Garagenbesitzer fährt Einbrecher (18) tot – Mutter glaubt nicht an Versehen

30. Oktober 2020 - 18:31 Uhr

Einbruch in Garage in Dessau

Mit 18 Jahren bricht Justin aus Dessau in eine Garage ein. Deren Besitzer Christian S. kriegt das mit – und fährt den Jungen tot. Aus Versehen, wie er sagt. Doch das glaubt Justins Mutter nicht. Vor Gericht kämpft Lola Michalik darum, dass der Garagenbesitzer eine gerechte Strafe bekommt, wie unser Video zeigt.

18-Jähriger wollte Ersatzteile fürs Moped zu klauen

Im Juni 2017 kommt der 18-jährige Justin mit seinen Freunden auf die Idee, in eine Garage einzubrechen. Sie wollen Ersatzteile für ihre Mopeds stehlen, ahnen aber nicht, dass der Garagenbesitzer schon öfter beklaut wurde. Und sich gegen Einbrüche abgesichert hat.

Als er einen Alarm auf sein Handy bekommt, will Christian S. die Täter stellen. Doch Justin und seine Freunde fliehen, der Beklaute verfolgt sie mit dem Auto. "Der Täter muss in rasender Geschwindigkeit vorgefahren sein. Justin ins Gebüsch, er hinterher", erinnert sich Lola Michalik.

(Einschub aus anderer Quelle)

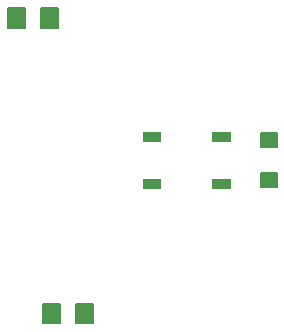
<source format=gbp>
G75*
G70*
%OFA0B0*%
%FSLAX24Y24*%
%IPPOS*%
%LPD*%
%AMOC8*
5,1,8,0,0,1.08239X$1,22.5*
%
%ADD10C,0.0063*%
%ADD11C,0.0033*%
%ADD12C,0.0050*%
D10*
X036673Y026949D02*
X037241Y026949D01*
X036673Y026949D02*
X036673Y027595D01*
X037241Y027595D01*
X037241Y026949D01*
X037241Y027011D02*
X036673Y027011D01*
X036673Y027073D02*
X037241Y027073D01*
X037241Y027135D02*
X036673Y027135D01*
X036673Y027197D02*
X037241Y027197D01*
X037241Y027259D02*
X036673Y027259D01*
X036673Y027321D02*
X037241Y027321D01*
X037241Y027383D02*
X036673Y027383D01*
X036673Y027445D02*
X037241Y027445D01*
X037241Y027507D02*
X036673Y027507D01*
X036673Y027569D02*
X037241Y027569D01*
X037775Y026949D02*
X038343Y026949D01*
X037775Y026949D02*
X037775Y027595D01*
X038343Y027595D01*
X038343Y026949D01*
X038343Y027011D02*
X037775Y027011D01*
X037775Y027073D02*
X038343Y027073D01*
X038343Y027135D02*
X037775Y027135D01*
X037775Y027197D02*
X038343Y027197D01*
X038343Y027259D02*
X037775Y027259D01*
X037775Y027321D02*
X038343Y027321D01*
X038343Y027383D02*
X037775Y027383D01*
X037775Y027445D02*
X038343Y027445D01*
X038343Y027507D02*
X037775Y027507D01*
X037775Y027569D02*
X038343Y027569D01*
X037162Y036791D02*
X036594Y036791D01*
X036594Y037437D01*
X037162Y037437D01*
X037162Y036791D01*
X037162Y036853D02*
X036594Y036853D01*
X036594Y036915D02*
X037162Y036915D01*
X037162Y036977D02*
X036594Y036977D01*
X036594Y037039D02*
X037162Y037039D01*
X037162Y037101D02*
X036594Y037101D01*
X036594Y037163D02*
X037162Y037163D01*
X037162Y037225D02*
X036594Y037225D01*
X036594Y037287D02*
X037162Y037287D01*
X037162Y037349D02*
X036594Y037349D01*
X036594Y037411D02*
X037162Y037411D01*
X036060Y036791D02*
X035492Y036791D01*
X035492Y037437D01*
X036060Y037437D01*
X036060Y036791D01*
X036060Y036853D02*
X035492Y036853D01*
X035492Y036915D02*
X036060Y036915D01*
X036060Y036977D02*
X035492Y036977D01*
X035492Y037039D02*
X036060Y037039D01*
X036060Y037101D02*
X035492Y037101D01*
X035492Y037163D02*
X036060Y037163D01*
X036060Y037225D02*
X035492Y037225D01*
X035492Y037287D02*
X036060Y037287D01*
X036060Y037349D02*
X035492Y037349D01*
X035492Y037411D02*
X036060Y037411D01*
D11*
X039994Y033328D02*
X040572Y033328D01*
X040572Y033026D01*
X039994Y033026D01*
X039994Y033328D01*
X039994Y033058D02*
X040572Y033058D01*
X040572Y033090D02*
X039994Y033090D01*
X039994Y033122D02*
X040572Y033122D01*
X040572Y033154D02*
X039994Y033154D01*
X039994Y033186D02*
X040572Y033186D01*
X040572Y033218D02*
X039994Y033218D01*
X039994Y033250D02*
X040572Y033250D01*
X040572Y033282D02*
X039994Y033282D01*
X039994Y033314D02*
X040572Y033314D01*
X040572Y031753D02*
X039994Y031753D01*
X040572Y031753D02*
X040572Y031451D01*
X039994Y031451D01*
X039994Y031753D01*
X039994Y031483D02*
X040572Y031483D01*
X040572Y031515D02*
X039994Y031515D01*
X039994Y031547D02*
X040572Y031547D01*
X040572Y031579D02*
X039994Y031579D01*
X039994Y031611D02*
X040572Y031611D01*
X040572Y031643D02*
X039994Y031643D01*
X039994Y031675D02*
X040572Y031675D01*
X040572Y031707D02*
X039994Y031707D01*
X039994Y031739D02*
X040572Y031739D01*
X042317Y031753D02*
X042895Y031753D01*
X042895Y031451D01*
X042317Y031451D01*
X042317Y031753D01*
X042317Y031483D02*
X042895Y031483D01*
X042895Y031515D02*
X042317Y031515D01*
X042317Y031547D02*
X042895Y031547D01*
X042895Y031579D02*
X042317Y031579D01*
X042317Y031611D02*
X042895Y031611D01*
X042895Y031643D02*
X042317Y031643D01*
X042317Y031675D02*
X042895Y031675D01*
X042895Y031707D02*
X042317Y031707D01*
X042317Y031739D02*
X042895Y031739D01*
X042895Y033328D02*
X042317Y033328D01*
X042895Y033328D02*
X042895Y033026D01*
X042317Y033026D01*
X042317Y033328D01*
X042317Y033058D02*
X042895Y033058D01*
X042895Y033090D02*
X042317Y033090D01*
X042317Y033122D02*
X042895Y033122D01*
X042895Y033154D02*
X042317Y033154D01*
X042317Y033186D02*
X042895Y033186D01*
X042895Y033218D02*
X042317Y033218D01*
X042317Y033250D02*
X042895Y033250D01*
X042895Y033282D02*
X042317Y033282D01*
X042317Y033314D02*
X042895Y033314D01*
D12*
X044465Y033278D02*
X044465Y032828D01*
X043937Y032828D01*
X043937Y033278D01*
X044465Y033278D01*
X044465Y032877D02*
X043937Y032877D01*
X043937Y032926D02*
X044465Y032926D01*
X044465Y032975D02*
X043937Y032975D01*
X043937Y033024D02*
X044465Y033024D01*
X044465Y033073D02*
X043937Y033073D01*
X043937Y033122D02*
X044465Y033122D01*
X044465Y033171D02*
X043937Y033171D01*
X043937Y033220D02*
X044465Y033220D01*
X044465Y033269D02*
X043937Y033269D01*
X044465Y031951D02*
X044465Y031501D01*
X043937Y031501D01*
X043937Y031951D01*
X044465Y031951D01*
X044465Y031550D02*
X043937Y031550D01*
X043937Y031599D02*
X044465Y031599D01*
X044465Y031648D02*
X043937Y031648D01*
X043937Y031697D02*
X044465Y031697D01*
X044465Y031746D02*
X043937Y031746D01*
X043937Y031795D02*
X044465Y031795D01*
X044465Y031844D02*
X043937Y031844D01*
X043937Y031893D02*
X044465Y031893D01*
X044465Y031942D02*
X043937Y031942D01*
M02*

</source>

Mutter glaubt: Justin wurde absichtlich überfahren

Der Garagenbesitzer überfährt Justin im Gebüsch. Christian S. sagt, es sei ein Unfall gewesen Doch daran glaubt Justins Mutter nicht. Sondern, dass "er das Auto als Waffe benutzt hat, um Justin zu schaden".

Während Justins Kumpels ziemlich schnell wegen des Einbruchs angeklagt werden, läuft Christian S. frei herum. Lola Michalik nimmt sich eine Anwältin und sammelt Beweise.

Todesfahrer drohen 15 Jahre Haft

Ihr Kampf hat sich gelohnt. In Dessau wurde jetzt der Prozess gegen den 30-jährigen Fahrer eröffnet. Die Strafkammer hat die Anklage deutlich verschärft: Statt Körperverletzung mit Todesfolge lautet der Vorwurf jetzt Totschlag. Dem Angeklagten drohen 15 Jahre Haft.